September 28, 2004

Xybernaut tries on Linux for flexible fit

Author: Jay Lyman

Not that it was outgrowing its proprietary duds in the form of Windows XP
Embedded, but sometimes one needs to put on something new to feel in touch
with the latest fashion. So, Xybernaut is donning Linux for its latest wearable computer product.

The Virginia-based mobile/wearable computer pioneer has for years offered
its Atigo line of system-on-wearable-straps and headsets with Windows
operating systems, but the latest Xybernaut gear announced recently adds
considerable flexibility by running a home-stitched version of Linux.

Rebuilt kernel did the trick

By stripping down the Linux kernel and building it back up, Xybernaut
developers were able to give the Linux Atigo special network and mobile
powers, the company said.

Xybernaut Vice President of Corporate Development Mike Binko said the
Linux-based Atigo's OS is tweaked for network management, power consumption,
and supporting multimedia content.

"It's kind of a souped-up PDA with full screen, WiFi, USB and other
stuff," Binko said, adding Xybernaut does not have a name for its wearable
Linux OS.

While the "mobile-enhanced version of Linux," Binko's suggested branding
for the customized Linux OS, faces the same kind of Windows domination of
the desktop world, it has the same advantages of flexibility and
cost-savings in hand or around the waist, he said.

"With Linux as a development platform, it's certainly strong, but
obviously Windows is the preferred platform for most enterprises now," Binko
said. "Linux just gives more flexibility when you strip down the kernel. It
definitely is [easier to customize]."

Although Xybernaut has yet to announce a major deal for the Linux-based
Atigos, the open source operating system and open standards both help
Xybernaut to keep its pricing low, Binko said.

Demand mostly from Europe at this time

While Xybernaut supplies mobile and wearable systems for the biggest
companies in hospitality, roadwork, medicine, and shipping -- including
Hilton and FedEx Express -- demand for the Linux Atigo was coming mostly
from European research universities, according to Binko.

"Many of the universities in Europe have adopted Linux as a development
platform, so it was a natural progression," Binko said, adding that the
addition of Linux comes as Xybernaut matures from orders of 200 to 300 units a
few years ago to today's orders of 1,000-plus devices.

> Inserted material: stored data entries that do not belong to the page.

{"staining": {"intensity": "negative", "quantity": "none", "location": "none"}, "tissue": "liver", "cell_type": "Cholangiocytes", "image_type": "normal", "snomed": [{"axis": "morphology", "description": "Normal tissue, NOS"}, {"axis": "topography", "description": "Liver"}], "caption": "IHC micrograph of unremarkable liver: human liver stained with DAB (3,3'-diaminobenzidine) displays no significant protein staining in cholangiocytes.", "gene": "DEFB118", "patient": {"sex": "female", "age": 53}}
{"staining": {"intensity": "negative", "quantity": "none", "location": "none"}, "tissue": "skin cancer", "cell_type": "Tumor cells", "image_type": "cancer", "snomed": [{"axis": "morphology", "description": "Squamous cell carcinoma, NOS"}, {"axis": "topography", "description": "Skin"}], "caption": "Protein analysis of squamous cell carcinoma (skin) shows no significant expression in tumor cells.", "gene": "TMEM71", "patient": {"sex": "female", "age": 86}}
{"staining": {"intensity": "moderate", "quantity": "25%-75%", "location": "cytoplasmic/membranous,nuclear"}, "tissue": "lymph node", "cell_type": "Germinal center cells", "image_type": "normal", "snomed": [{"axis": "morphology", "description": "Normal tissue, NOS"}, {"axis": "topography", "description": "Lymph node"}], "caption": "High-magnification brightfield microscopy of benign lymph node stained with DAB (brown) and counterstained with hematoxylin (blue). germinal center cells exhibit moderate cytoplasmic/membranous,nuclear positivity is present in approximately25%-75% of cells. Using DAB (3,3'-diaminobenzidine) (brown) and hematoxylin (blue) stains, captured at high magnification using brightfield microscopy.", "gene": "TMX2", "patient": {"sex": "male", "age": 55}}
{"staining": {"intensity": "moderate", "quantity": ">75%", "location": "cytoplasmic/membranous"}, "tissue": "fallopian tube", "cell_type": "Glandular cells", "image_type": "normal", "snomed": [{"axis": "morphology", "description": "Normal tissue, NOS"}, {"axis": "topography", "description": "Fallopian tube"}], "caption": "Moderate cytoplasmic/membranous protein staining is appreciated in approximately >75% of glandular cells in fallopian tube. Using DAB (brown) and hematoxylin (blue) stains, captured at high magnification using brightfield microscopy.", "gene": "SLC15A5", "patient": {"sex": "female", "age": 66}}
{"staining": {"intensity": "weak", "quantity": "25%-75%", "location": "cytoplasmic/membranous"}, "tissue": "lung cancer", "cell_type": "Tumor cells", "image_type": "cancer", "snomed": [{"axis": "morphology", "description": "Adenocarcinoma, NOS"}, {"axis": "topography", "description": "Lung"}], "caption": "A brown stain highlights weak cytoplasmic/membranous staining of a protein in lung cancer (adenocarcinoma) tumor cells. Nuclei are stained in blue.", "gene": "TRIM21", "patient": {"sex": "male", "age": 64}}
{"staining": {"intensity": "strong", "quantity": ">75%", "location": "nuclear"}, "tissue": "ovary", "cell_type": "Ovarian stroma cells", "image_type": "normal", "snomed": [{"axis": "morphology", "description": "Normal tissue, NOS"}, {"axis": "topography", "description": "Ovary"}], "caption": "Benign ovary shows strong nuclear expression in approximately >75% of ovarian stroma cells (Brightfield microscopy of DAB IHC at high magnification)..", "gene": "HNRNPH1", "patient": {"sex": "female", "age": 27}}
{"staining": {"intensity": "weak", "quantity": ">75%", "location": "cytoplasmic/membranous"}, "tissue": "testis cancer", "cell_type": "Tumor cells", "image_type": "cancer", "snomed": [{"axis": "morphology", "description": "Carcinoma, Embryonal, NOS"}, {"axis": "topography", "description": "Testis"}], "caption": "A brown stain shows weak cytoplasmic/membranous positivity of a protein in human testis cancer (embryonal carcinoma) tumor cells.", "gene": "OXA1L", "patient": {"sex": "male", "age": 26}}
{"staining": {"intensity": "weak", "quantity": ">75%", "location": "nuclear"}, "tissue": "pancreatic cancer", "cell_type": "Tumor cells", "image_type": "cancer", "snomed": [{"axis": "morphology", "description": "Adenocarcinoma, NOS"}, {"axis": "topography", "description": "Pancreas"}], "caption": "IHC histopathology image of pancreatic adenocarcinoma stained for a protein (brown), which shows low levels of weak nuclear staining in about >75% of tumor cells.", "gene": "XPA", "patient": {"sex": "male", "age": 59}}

The latest Linux Atigos, according to Xybernaut Chief Strategy Officer
Dewayne Adams, are created using the 2.4.26 version of the Linux kernel,
which is stripped down and rebuilt to serve a mobile worker or company
representative.

"Linux is an OS that has been on our radar screen for years, so it was
naturally something that our product team was interested in working with,"
Adams said. "Our team was very interested in working on a Linux OS version
of the Atigo, as it is a very flexible operating system and afforded us many
options for streamlining many functions; two examples would be network
management and communication."

Not much difference in customization

Since Xybernaut tweaks operating systems for clients regardless of which
operating system is used, there is not much difference in the actual
customization effort involved with Linux versus Windows CE or XP, Adams
said.

The addition of Linux also has given Xybernaut a key new strategy with the open source operating system,
which is becoming increasingly important in the wearable and mobile space,
Adams said.

"Many of our customers and partners -- both commercially and in
academia -- have asked for Linux support," Adams said.